My sister was already married and living far from town out on a farm. What if I’d had a hideaway deep in a cornfield–a little cabin or house trailer? Every night I could have carried my baby down a stubbly path to her house. I might have had supper at the kitchen table with her and her husband and her two little kids. We might have sat together after the dishes were done, rocking our babies and feeding them their bedtime bottles. Then she’d carry her baby upstairs, and I’d carry mine back through the cornfield, fireflies lighting our way.

In our secret abode I would have loved my son, and he would have loved me. No one would learn my secret. Happy years would go on in this secret place, my clothes wearing thin while I witnessed my son learning to walk and talk. He would grown tall, and my braids would grow long, so long that they reached the ground.

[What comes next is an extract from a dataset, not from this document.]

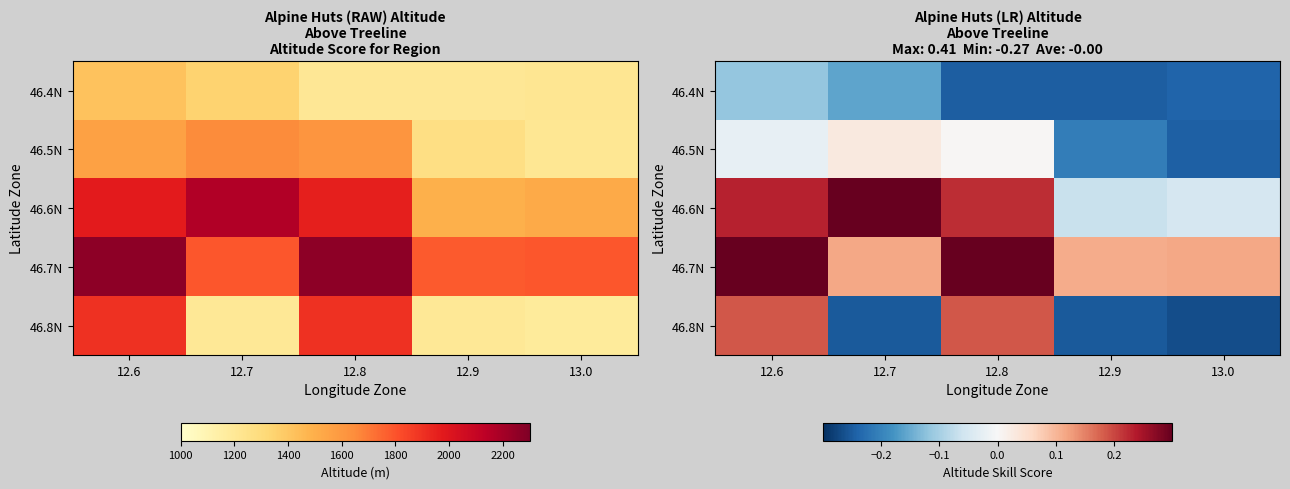

What is the difference between the maximum and minimum values in the 46.4N series?

0.1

That was the fairy tale I imagined as a 17-year-old. It’s not what really happened.

Birthmothers Everywhere!

images
Adoptees are everywhere too! Adoption! It’s huge! Everyone drank the Kool-aid.

No matter where I go

This past month I’ve been to Albuquerque and to Santa Barbara for T’ai Chi Chih retreats, and I’ve done some traveling with friends in Hawaii. Whenever I meet new people and strike up a conversation, more often than not, I find out that the person I’m talking to is either an adoptee or a birthmother. Or someone very close to them is. Adoptees and birthmothers are everywhere.

the cover my memoir, published by SheBooks

On the plane to Albuquerque, it was obvious the guy next to me wanted to talk. Business cards were exchanged. He stared at my card (the front image is the cover of my book) and out spooled a stream of questions. It turned out that his best friend is an adoptee. This friend had recently seen a lot of ups and downs with reunion. On Maui, one of the people in our group was an adoptee. Also in Santa Barbara. Adoption is everywhere.

Myth busting

When people in a group setting are party to these encounters and hear that I surrendered a child for adoption, there’s a very common comment. “Oh, what a wonderful generous thing you did,” they say. A few years ago I would have mumbled some sort of sheepish reply and changed the subject. But these days I’m much more comfortable telling people that it wasn’t like that at all. “That’s not how adoption works,” I say. So I tell them that I didn’t give up my son to be kind or generous. I tell them I had to in order to survive. And I tell them what it was like living in a town of 3000 Catholics in 1970, and how my family would have been ruined. More often than not people seem to get it.

Drinking the Kool-aid

It’s not just birthmothers who drank the Kool-aid, brainwashed into believing we were doing what was best. The adoption industry has been really thorough at handing out samples of that beverage to everyone. It always feels good to tell the truth about it.